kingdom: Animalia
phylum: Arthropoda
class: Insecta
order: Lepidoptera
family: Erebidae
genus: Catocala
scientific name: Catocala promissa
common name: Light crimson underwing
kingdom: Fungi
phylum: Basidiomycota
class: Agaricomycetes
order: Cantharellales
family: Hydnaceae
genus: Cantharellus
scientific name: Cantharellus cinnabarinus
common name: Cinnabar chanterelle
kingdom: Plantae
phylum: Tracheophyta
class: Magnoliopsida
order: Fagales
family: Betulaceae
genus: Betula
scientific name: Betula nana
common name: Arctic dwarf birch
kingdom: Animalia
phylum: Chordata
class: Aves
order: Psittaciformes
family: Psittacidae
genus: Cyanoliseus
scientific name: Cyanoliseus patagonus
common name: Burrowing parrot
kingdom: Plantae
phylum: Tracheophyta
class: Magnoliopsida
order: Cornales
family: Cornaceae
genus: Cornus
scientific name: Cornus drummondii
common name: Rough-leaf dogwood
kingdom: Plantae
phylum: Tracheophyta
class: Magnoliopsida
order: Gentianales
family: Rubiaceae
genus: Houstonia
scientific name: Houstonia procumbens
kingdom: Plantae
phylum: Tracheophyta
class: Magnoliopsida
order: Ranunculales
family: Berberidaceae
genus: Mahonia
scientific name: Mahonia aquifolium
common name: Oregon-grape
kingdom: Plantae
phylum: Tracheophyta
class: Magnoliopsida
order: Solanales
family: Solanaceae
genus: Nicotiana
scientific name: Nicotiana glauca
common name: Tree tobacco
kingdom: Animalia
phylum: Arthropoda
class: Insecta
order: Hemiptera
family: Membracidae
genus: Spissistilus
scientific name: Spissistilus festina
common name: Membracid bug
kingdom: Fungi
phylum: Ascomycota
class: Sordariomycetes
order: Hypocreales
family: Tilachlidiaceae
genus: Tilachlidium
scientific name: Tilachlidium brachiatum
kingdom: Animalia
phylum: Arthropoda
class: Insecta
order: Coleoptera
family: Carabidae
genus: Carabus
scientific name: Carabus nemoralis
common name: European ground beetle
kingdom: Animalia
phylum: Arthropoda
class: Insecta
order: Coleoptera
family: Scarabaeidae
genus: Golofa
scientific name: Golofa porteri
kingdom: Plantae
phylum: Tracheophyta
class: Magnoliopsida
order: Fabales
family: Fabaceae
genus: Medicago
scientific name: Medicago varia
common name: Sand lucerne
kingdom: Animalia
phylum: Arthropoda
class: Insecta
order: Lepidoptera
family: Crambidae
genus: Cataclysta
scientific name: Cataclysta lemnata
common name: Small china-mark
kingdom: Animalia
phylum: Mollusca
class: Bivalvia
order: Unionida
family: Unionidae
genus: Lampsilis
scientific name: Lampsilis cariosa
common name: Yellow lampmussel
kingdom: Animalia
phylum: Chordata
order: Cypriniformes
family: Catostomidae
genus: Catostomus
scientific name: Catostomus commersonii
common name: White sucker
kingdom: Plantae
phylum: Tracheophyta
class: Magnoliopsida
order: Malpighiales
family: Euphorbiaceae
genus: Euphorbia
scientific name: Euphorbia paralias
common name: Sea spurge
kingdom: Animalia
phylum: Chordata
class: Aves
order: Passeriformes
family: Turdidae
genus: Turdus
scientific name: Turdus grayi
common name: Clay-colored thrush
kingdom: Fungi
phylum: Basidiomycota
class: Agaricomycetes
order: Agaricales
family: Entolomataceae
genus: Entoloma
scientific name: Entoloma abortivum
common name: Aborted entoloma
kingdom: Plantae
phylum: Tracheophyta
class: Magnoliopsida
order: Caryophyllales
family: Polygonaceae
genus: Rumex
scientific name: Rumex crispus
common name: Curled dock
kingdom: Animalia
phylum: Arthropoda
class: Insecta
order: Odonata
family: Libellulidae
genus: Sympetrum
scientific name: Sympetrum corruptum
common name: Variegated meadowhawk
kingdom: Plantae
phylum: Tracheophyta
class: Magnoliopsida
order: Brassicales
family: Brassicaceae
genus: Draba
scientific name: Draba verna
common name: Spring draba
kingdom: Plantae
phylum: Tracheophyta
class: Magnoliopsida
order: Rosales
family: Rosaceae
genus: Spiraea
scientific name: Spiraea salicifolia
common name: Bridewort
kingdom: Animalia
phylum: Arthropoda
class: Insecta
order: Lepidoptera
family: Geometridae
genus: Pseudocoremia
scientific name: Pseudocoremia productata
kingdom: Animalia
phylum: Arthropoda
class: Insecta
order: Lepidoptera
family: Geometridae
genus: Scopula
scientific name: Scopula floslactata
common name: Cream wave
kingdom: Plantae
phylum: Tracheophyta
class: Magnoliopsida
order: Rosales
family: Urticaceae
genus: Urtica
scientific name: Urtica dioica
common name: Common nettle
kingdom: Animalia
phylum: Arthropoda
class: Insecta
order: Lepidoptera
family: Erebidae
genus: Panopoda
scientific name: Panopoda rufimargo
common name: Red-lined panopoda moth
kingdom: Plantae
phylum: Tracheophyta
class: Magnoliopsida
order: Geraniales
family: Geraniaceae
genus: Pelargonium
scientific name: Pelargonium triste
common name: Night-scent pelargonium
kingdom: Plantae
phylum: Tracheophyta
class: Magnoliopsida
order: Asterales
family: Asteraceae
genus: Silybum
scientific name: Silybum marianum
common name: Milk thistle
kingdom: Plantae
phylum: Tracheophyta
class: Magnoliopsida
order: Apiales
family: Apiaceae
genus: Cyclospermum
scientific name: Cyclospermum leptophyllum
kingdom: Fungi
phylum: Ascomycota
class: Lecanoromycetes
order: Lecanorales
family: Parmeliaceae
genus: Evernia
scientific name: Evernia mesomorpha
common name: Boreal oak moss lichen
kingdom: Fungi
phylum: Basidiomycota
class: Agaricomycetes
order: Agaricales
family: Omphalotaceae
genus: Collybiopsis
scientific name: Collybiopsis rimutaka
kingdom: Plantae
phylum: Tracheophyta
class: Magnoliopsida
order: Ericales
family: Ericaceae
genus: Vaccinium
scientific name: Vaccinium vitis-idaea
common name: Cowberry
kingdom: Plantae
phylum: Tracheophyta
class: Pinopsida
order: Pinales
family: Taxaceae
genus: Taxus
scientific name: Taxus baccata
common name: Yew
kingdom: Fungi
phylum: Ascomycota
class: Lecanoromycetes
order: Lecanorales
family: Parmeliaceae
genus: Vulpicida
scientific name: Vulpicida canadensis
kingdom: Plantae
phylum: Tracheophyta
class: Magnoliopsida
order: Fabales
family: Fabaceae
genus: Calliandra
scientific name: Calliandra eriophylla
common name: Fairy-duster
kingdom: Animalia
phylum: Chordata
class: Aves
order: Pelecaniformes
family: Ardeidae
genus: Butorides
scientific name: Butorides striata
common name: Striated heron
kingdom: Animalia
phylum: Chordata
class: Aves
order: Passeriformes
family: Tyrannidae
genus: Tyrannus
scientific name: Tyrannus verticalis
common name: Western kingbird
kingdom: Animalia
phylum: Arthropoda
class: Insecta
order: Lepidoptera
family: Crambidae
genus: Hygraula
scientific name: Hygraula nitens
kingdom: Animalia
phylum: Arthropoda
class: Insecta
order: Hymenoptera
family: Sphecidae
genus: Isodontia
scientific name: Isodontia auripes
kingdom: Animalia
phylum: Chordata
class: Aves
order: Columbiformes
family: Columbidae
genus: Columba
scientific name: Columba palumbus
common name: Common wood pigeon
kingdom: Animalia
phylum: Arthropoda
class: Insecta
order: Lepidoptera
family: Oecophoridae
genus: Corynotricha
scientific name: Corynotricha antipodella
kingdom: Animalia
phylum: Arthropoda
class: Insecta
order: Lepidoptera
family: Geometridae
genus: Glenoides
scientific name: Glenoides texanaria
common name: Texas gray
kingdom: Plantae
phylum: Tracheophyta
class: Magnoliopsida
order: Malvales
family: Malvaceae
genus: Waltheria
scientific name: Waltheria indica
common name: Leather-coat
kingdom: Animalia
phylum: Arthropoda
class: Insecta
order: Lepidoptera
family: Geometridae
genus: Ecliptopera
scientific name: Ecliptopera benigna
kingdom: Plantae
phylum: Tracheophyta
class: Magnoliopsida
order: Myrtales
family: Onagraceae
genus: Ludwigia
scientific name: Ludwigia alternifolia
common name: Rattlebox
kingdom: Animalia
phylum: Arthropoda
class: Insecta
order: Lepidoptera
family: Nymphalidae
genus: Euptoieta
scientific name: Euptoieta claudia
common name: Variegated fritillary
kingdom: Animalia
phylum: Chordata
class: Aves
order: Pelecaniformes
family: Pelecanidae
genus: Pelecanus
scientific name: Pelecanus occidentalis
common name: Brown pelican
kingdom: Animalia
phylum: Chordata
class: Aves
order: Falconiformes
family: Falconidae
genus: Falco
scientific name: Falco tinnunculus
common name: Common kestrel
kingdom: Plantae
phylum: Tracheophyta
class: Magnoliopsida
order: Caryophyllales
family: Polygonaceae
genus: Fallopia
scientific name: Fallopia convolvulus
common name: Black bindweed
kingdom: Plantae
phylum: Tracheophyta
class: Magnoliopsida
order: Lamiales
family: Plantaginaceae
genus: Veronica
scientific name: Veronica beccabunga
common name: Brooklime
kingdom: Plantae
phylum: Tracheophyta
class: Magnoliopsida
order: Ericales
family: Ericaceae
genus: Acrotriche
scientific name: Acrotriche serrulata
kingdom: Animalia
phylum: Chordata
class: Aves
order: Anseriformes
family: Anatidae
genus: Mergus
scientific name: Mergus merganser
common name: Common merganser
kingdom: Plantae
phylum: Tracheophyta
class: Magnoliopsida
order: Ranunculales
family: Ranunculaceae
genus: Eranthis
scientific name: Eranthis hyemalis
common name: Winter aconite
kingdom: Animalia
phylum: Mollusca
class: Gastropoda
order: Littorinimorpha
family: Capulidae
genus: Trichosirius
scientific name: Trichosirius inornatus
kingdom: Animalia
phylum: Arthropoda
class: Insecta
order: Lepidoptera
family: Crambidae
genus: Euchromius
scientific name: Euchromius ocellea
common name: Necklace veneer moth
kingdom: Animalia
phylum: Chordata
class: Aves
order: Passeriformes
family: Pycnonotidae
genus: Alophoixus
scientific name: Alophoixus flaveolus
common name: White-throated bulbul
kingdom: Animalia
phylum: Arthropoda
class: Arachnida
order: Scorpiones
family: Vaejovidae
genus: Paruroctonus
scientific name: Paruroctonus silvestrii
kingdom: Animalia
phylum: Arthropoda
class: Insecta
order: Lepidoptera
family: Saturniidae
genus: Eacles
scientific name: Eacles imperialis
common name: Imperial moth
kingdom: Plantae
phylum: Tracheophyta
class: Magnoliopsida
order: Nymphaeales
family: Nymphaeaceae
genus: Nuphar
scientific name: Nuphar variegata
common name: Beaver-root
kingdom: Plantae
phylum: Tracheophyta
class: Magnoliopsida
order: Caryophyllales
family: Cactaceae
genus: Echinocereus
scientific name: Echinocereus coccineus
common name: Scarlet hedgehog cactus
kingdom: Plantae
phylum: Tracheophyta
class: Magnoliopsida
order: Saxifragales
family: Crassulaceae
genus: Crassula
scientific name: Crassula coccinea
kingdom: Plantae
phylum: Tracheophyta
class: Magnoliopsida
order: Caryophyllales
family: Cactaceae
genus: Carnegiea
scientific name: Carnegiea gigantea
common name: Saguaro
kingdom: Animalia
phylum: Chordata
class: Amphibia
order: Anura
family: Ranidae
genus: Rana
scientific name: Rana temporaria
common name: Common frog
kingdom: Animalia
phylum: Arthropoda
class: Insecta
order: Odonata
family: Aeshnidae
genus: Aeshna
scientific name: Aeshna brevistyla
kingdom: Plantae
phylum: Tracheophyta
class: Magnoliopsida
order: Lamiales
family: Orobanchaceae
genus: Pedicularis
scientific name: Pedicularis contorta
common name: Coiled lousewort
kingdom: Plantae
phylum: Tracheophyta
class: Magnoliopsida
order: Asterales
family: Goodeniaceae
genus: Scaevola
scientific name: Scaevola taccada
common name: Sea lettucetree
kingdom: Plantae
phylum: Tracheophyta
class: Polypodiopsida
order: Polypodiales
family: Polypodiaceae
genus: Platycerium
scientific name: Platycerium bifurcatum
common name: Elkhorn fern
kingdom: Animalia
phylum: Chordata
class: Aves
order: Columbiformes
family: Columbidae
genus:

-------------------------

__PROBLEM DETAILS__. Reproduce only the stretch from the line containing "order: Cornales" through the line containing "common name: Tree tobacco", changing every "scientific name" to "binomial" and leaving everything else as it stands.

__TASK OUTPUT__.
order: Cornales
family: Cornaceae
genus: Cornus
binomial: Cornus drummondii
common name: Rough-leaf dogwood
kingdom: Plantae
phylum: Tracheophyta
class: Magnoliopsida
order: Gentianales
family: Rubiaceae
genus: Houstonia
binomial: Houstonia procumbens
kingdom: Plantae
phylum: Tracheophyta
class: Magnoliopsida
order: Ranunculales
family: Berberidaceae
genus: Mahonia
binomial: Mahonia aquifolium
common name: Oregon-grape
kingdom: Plantae
phylum: Tracheophyta
class: Magnoliopsida
order: Solanales
family: Solanaceae
genus: Nicotiana
binomial: Nicotiana glauca
common name: Tree tobacco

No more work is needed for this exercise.